GÖZLEM ÇALIŞMA SÜRELERİ NEDEN GÜNDEMDE?
AKP hükümetinin bugüne kadar emek ve işçi düşmanlığında sınır tanımayan saldırıları yetmemiş olacak ki, son dönemde Hükümetin bakanlarından orijinal açıklamalar yapılmaya başlandı.
AKP hükümetinin bugüne kadar emek ve işçi düşmanlığında sınır tanımayan saldırıları yetmemiş olacak ki, son dönemde Hükümetin bakanlarından "orijinal" açıklamalar yapılmaya başlandı. Son dönemde gündeme gelen bakan açıklamalarının hemen hepsinin kamuoyunun nabzını ölçmeye yönelik olduğu ise çok açık.

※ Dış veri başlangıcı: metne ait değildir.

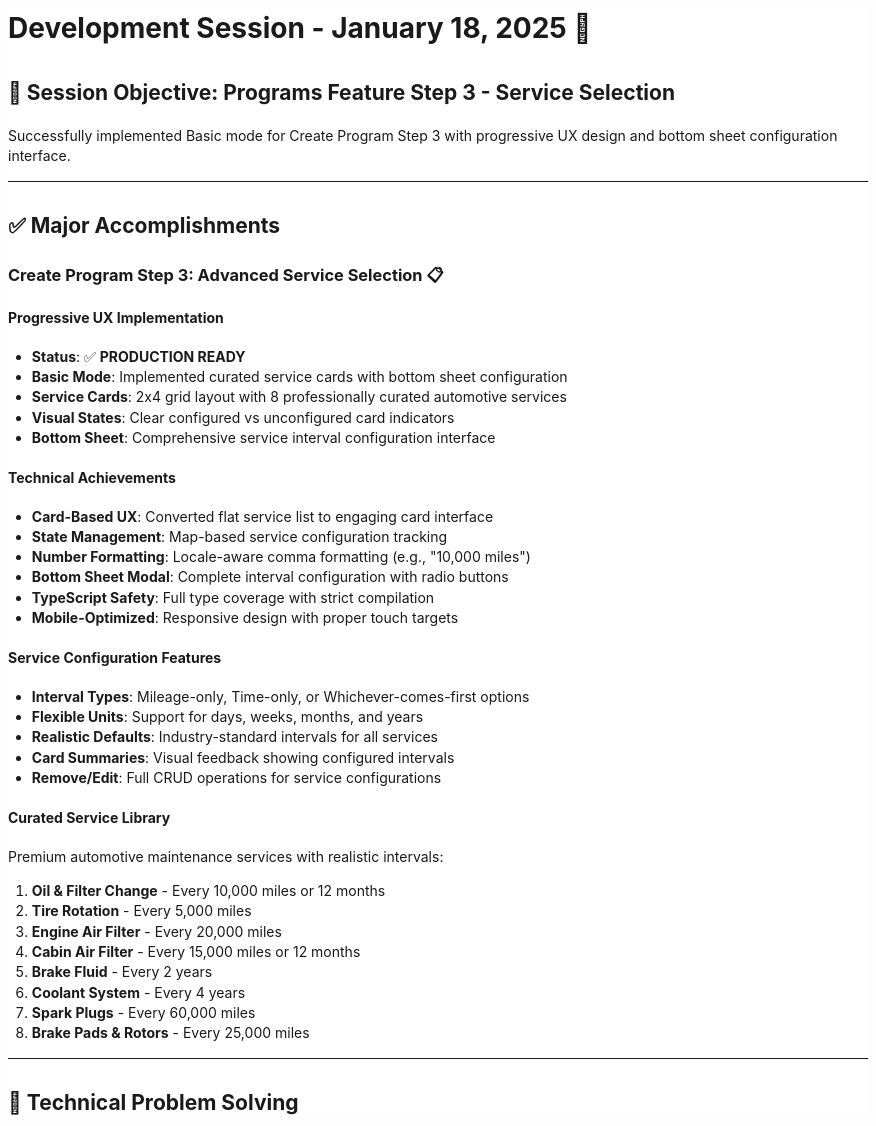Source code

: # Development Session - January 18, 2025 🚀

## 🎯 **Session Objective: Programs Feature Step 3 - Service Selection**

Successfully implemented Basic mode for Create Program Step 3 with progressive UX design and bottom sheet configuration interface.

---

## ✅ **Major Accomplishments**

### **Create Program Step 3: Advanced Service Selection** 📋

#### **Progressive UX Implementation**
- **Status**: ✅ **PRODUCTION READY**
- **Basic Mode**: Implemented curated service cards with bottom sheet configuration
- **Service Cards**: 2x4 grid layout with 8 professionally curated automotive services
- **Visual States**: Clear configured vs unconfigured card indicators
- **Bottom Sheet**: Comprehensive service interval configuration interface

#### **Technical Achievements**
- **Card-Based UX**: Converted flat service list to engaging card interface
- **State Management**: Map-based service configuration tracking
- **Number Formatting**: Locale-aware comma formatting (e.g., "10,000 miles")
- **Bottom Sheet Modal**: Complete interval configuration with radio buttons
- **TypeScript Safety**: Full type coverage with strict compilation
- **Mobile-Optimized**: Responsive design with proper touch targets

#### **Service Configuration Features**
- **Interval Types**: Mileage-only, Time-only, or Whichever-comes-first options
- **Flexible Units**: Support for days, weeks, months, and years
- **Realistic Defaults**: Industry-standard intervals for all services
- **Card Summaries**: Visual feedback showing configured intervals
- **Remove/Edit**: Full CRUD operations for service configurations

#### **Curated Service Library**
Premium automotive maintenance services with realistic intervals:
1. **Oil & Filter Change** - Every 10,000 miles or 12 months
2. **Tire Rotation** - Every 5,000 miles 
3. **Engine Air Filter** - Every 20,000 miles
4. **Cabin Air Filter** - Every 15,000 miles or 12 months
5. **Brake Fluid** - Every 2 years
6. **Coolant System** - Every 4 years  
7. **Spark Plugs** - Every 60,000 miles
8. **Brake Pads & Rotors** - Every 25,000 miles

---

## 🔧 **Technical Problem Solving**

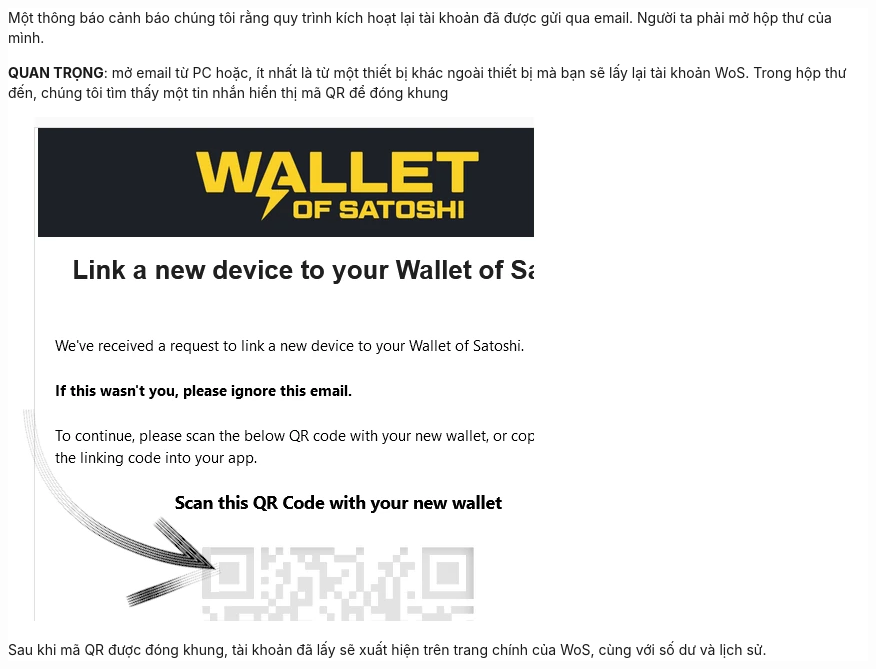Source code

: Một thông báo cảnh báo chúng tôi rằng quy trình kích hoạt lại tài khoản đã được gửi qua email. Người ta phải mở hộp thư của mình.

**QUAN TRỌNG**: mở email từ PC hoặc, ít nhất là từ một thiết bị khác ngoài thiết bị mà bạn sẽ lấy lại tài khoản WoS. Trong hộp thư đến, chúng tôi tìm thấy một tin nhắn hiển thị mã QR để đóng khung

![image](assets/it/34.webp)

Sau khi mã QR được đóng khung, tài khoản đã lấy sẽ xuất hiện trên trang chính của WoS, cùng với số dư và lịch sử.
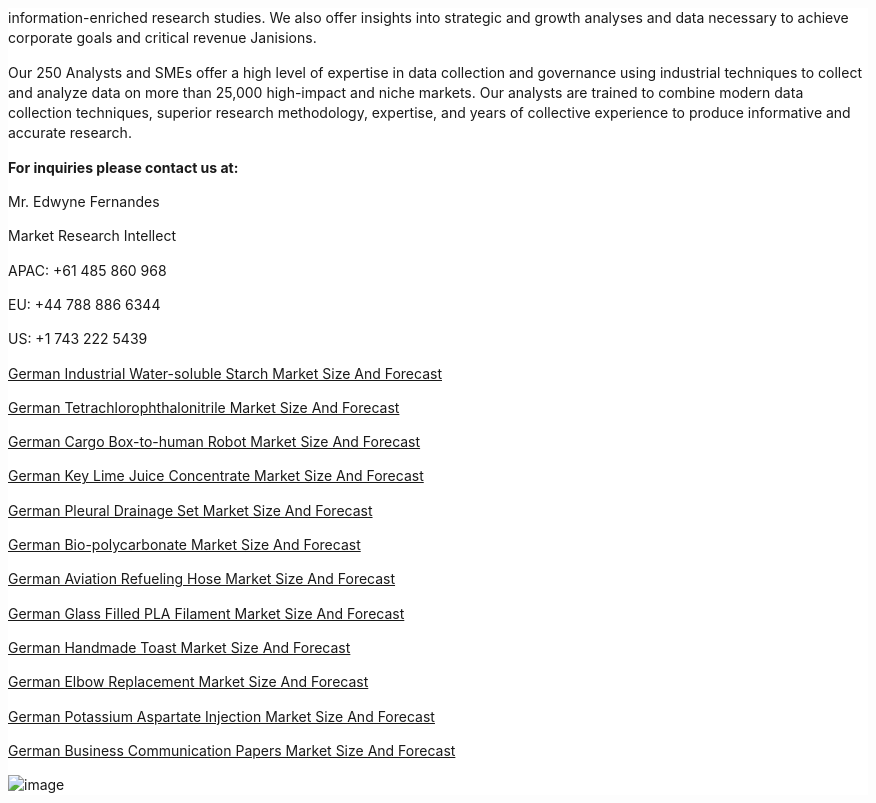 information-enriched research studies.&nbsp;</span>We also offer insights into strategic and growth analyses and data necessary to achieve corporate goals and critical revenue Janisions.</p><p><span class="">Our 250 Analysts and SMEs offer a high level of expertise in data collection and governance using industrial techniques to collect and analyze data on more than 25,000 high-impact and niche markets. Our analysts are trained to combine modern data collection techniques, superior research methodology, expertise, and years of collective experience to produce informative and accurate research.</span></p><p><strong>For inquiries please contact us at:</strong></p><p>Mr. Edwyne Fernandes</p><p>Market Research Intellect</p><p>APAC: +61 485 860 968</p><p>EU: +44 788 886 6344</p><p>US: +1 743 222 5439</p><p><a href="https://github.com/ruturb23/Growth/blob/main/Industrial-Water-soluble-Starch-Market/China-Industrial-Water-soluble-Starch-Market.md">German Industrial Water-soluble Starch Market Size And Forecast</a></p><p><a href="https://github.com/ruturb23/Growth/blob/main/Tetrachlorophthalonitrile-Market/China-Tetrachlorophthalonitrile-Market.md">German Tetrachlorophthalonitrile Market Size And Forecast</a></p><p><a href="https://github.com/ruturb23/Growth/blob/main/Cargo-Box-to-human-Robot-Market/China-Cargo-Box-to-human-Robot-Market.md">German Cargo Box-to-human Robot Market Size And Forecast</a></p><p><a href="https://github.com/ruturb23/Growth/blob/main/Key-Lime-Juice-Concentrate-Market/China-Key-Lime-Juice-Concentrate-Market.md">German Key Lime Juice Concentrate Market Size And Forecast</a></p><p><a href="https://github.com/ruturb23/Growth/blob/main/Pleural-Drainage-Set-Market/China-Pleural-Drainage-Set-Market.md">German Pleural Drainage Set Market Size And Forecast</a></p><p><a href="https://github.com/ruturb23/Growth/blob/main/Bio-polycarbonate-Market/China-Bio-polycarbonate-Market.md">German Bio-polycarbonate Market Size And Forecast</a></p><p><a href="https://github.com/ruturb23/Growth/blob/main/Aviation-Refueling-Hose-Market/China-Aviation-Refueling-Hose-Market.md">German Aviation Refueling Hose Market Size And Forecast</a></p><p><a href="https://github.com/ruturb23/Growth/blob/main/Glass-Filled-PLA-Filament-Market/China-Glass-Filled-PLA-Filament-Market.md">German Glass Filled PLA Filament Market Size And Forecast</a></p><p><a href="https://github.com/ruturb23/Growth/blob/main/Handmade-Toast-Market/China-Handmade-Toast-Market.md">German Handmade Toast Market Size And Forecast</a></p><p><a href="https://github.com/ruturb23/Growth/blob/main/Elbow-Replacement-Market/China-Elbow-Replacement-Market.md">German Elbow Replacement Market Size And Forecast</a></p><p><a href="https://github.com/ruturb23/Growth/blob/main/Potassium-Aspartate-Injection-Market/China-Potassium-Aspartate-Injection-Market.md">German Potassium Aspartate Injection Market Size And Forecast</a></p><p><a href="https://github.com/ruturb23/Growth/blob/main/Business-Communication-Papers-Market/China-Business-Communication-Papers-Market.md">German Business Communication Papers Market Size And Forecast</a></p>
![image](https://github.com/user-attachments/assets/8044cc85-91f6-49ed-9db0-dab9c53d0f84)
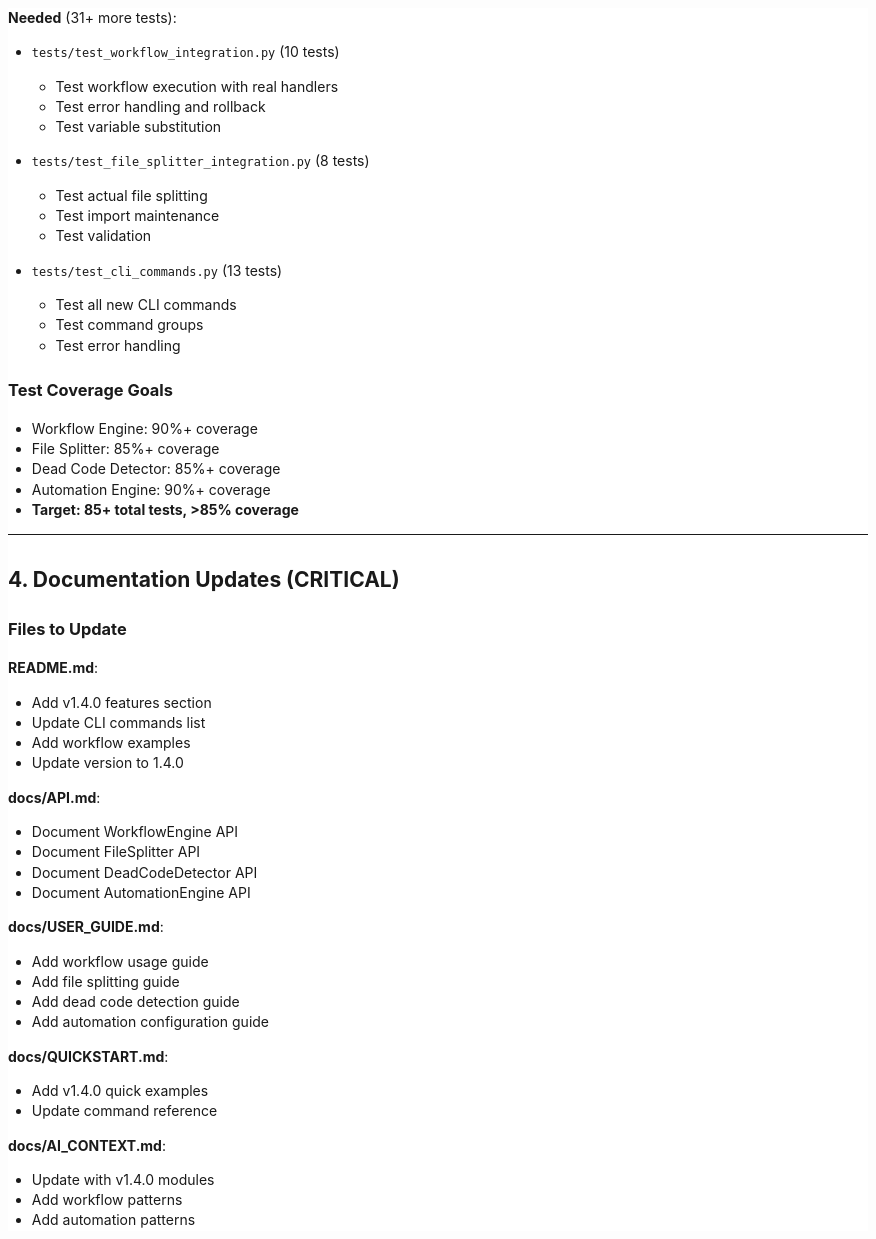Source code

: **Needed** (31+ more tests):
- `tests/test_workflow_integration.py` (10 tests)
  - Test workflow execution with real handlers
  - Test error handling and rollback
  - Test variable substitution
  
- `tests/test_file_splitter_integration.py` (8 tests)
  - Test actual file splitting
  - Test import maintenance
  - Test validation
  
- `tests/test_cli_commands.py` (13 tests)
  - Test all new CLI commands
  - Test command groups
  - Test error handling

### Test Coverage Goals
- Workflow Engine: 90%+ coverage
- File Splitter: 85%+ coverage
- Dead Code Detector: 85%+ coverage
- Automation Engine: 90%+ coverage
- **Target: 85+ total tests, >85% coverage**

---

## 4. Documentation Updates (CRITICAL)

### Files to Update

**README.md**:
- Add v1.4.0 features section
- Update CLI commands list
- Add workflow examples
- Update version to 1.4.0

**docs/API.md**:
- Document WorkflowEngine API
- Document FileSplitter API
- Document DeadCodeDetector API
- Document AutomationEngine API

**docs/USER_GUIDE.md**:
- Add workflow usage guide
- Add file splitting guide
- Add dead code detection guide
- Add automation configuration guide

**docs/QUICKSTART.md**:
- Add v1.4.0 quick examples
- Update command reference

**docs/AI_CONTEXT.md**:
- Update with v1.4.0 modules
- Add workflow patterns
- Add automation patterns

Kıdem tazminatı fonu ile ilgili olarak Kalkınma Bakanı Cevdet Yılmaz ve Çalışma Bakanı Faruk Çelik tarafından yalan yanlış bilgiler eşliğinde ileri sürülen önerilerin ardından, mesai saatlerinin değiştirilmesi ve bunun üzerinden çalışma sürelerinin yeniden düzenlenmesine yönelik tartışmalar gündeme gelmeye başladı.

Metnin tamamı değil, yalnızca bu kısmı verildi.